Gli ultimi sviluppi della genetica hanno consentito di elaborare test genetici sempre più accurati ed economici. Questa rivoluzione ha cambiato per sempre il volto della diagnosi prenatale, che da alcuni anni si serve dei NIPT (test prenatali non invasivi) per identificare la presenza di malattie genetiche nel feto.
Negli ultimi vent’anni la genetica ha fatto passi da gigante, abbattendo costi e tempi delle analisi del DNA, grazie a tecniche sempre più avanzate. Gli sviluppi della genetica stanno rivoluzionando anche l’ambito della diagnosi genetica prenatale, che in passato prevedeva test piuttosto invasivi per la futura mamma e non sicuri al 100%. Oggi si stanno diffondendo invece i cosiddetti NIPT (test prenatali non invasivi), che analizzano il DNA del nascituro contenuto nel sangue della donna per indagare la presenza o meno di malattie genetiche del feto. Quando, infatti, la percentuale di DNA libero fetale supera il 4% del totale del Dna libero, è possibile effettuare un’analisi di esso mediante tecniche di sequenziamento di seconda generazione, che vanno a ricercare patologie cromosomiche, quali la trisomia 21, la trisomia 18 e la trisomia 13. Nel Nord Italia e, in particolare, a Milano sono già numerose le strutture che forniscono questo servizio.
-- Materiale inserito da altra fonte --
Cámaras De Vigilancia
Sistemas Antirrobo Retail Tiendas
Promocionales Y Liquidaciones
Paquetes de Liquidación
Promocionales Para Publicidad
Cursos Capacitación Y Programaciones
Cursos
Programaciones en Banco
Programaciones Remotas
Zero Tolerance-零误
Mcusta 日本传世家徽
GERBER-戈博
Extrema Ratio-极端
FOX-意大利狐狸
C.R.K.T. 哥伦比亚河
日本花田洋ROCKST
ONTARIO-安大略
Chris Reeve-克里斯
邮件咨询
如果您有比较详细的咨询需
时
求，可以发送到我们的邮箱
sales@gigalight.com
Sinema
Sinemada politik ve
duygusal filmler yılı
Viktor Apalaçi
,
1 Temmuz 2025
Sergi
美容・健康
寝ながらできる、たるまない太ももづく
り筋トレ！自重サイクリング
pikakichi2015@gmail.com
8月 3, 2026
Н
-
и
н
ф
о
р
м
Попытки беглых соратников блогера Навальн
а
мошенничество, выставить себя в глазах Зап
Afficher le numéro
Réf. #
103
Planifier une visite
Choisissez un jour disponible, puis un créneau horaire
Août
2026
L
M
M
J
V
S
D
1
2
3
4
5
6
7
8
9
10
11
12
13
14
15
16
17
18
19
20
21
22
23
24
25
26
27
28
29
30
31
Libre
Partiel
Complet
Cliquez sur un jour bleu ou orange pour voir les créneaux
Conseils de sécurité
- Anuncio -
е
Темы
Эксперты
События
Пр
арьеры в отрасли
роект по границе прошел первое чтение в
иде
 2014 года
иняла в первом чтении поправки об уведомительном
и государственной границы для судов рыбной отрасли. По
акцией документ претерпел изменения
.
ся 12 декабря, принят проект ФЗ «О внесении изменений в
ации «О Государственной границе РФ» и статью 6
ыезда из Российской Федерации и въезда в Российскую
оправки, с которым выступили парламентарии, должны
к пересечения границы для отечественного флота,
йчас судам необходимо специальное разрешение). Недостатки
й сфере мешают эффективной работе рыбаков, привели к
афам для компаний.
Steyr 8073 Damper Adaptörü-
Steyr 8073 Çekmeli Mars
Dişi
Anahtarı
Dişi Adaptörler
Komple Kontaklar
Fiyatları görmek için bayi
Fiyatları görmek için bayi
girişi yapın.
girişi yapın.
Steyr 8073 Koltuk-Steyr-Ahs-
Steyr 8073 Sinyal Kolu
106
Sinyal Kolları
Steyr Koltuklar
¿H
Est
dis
Secondo i risultati ottenuti su un campione di decine di migliaia di donne in gravidanza che si sono sottoposte a questi test, attualmente l’affidabilità di questa tecnica ha raggiunto per la trisomia 21 il 99% con una percentuale di falsi positivi dello 0,09%, per la trisomia 18 oltre il 96,5% e per la trisomia 13 quasi il 90%.
In Italia, il Ministero della Salute ha recentemente rilasciato alcune linee-guida che riguardano in modo specifico questi test prenatali non invasivi, anche in forza della diffusione di tale tecnica e in vista di possibili sviluppi in futuro per la ricerca di alcune patologie geniche. Le linee-guida ministeriali evidenziano come si tratti di test di screening e non diagnostici, mostrandone i risultati positivi. Qualora i test segnalino la presenza di una patologia, sarà dunque necessario procedere con un test invasivo. Il documento del Ministero infine delinea anche le caratteristiche che devono avere i centri e i laboratori che offrono questi test alle future mamme per garantire la massima sicurezza e serietà delle strutture.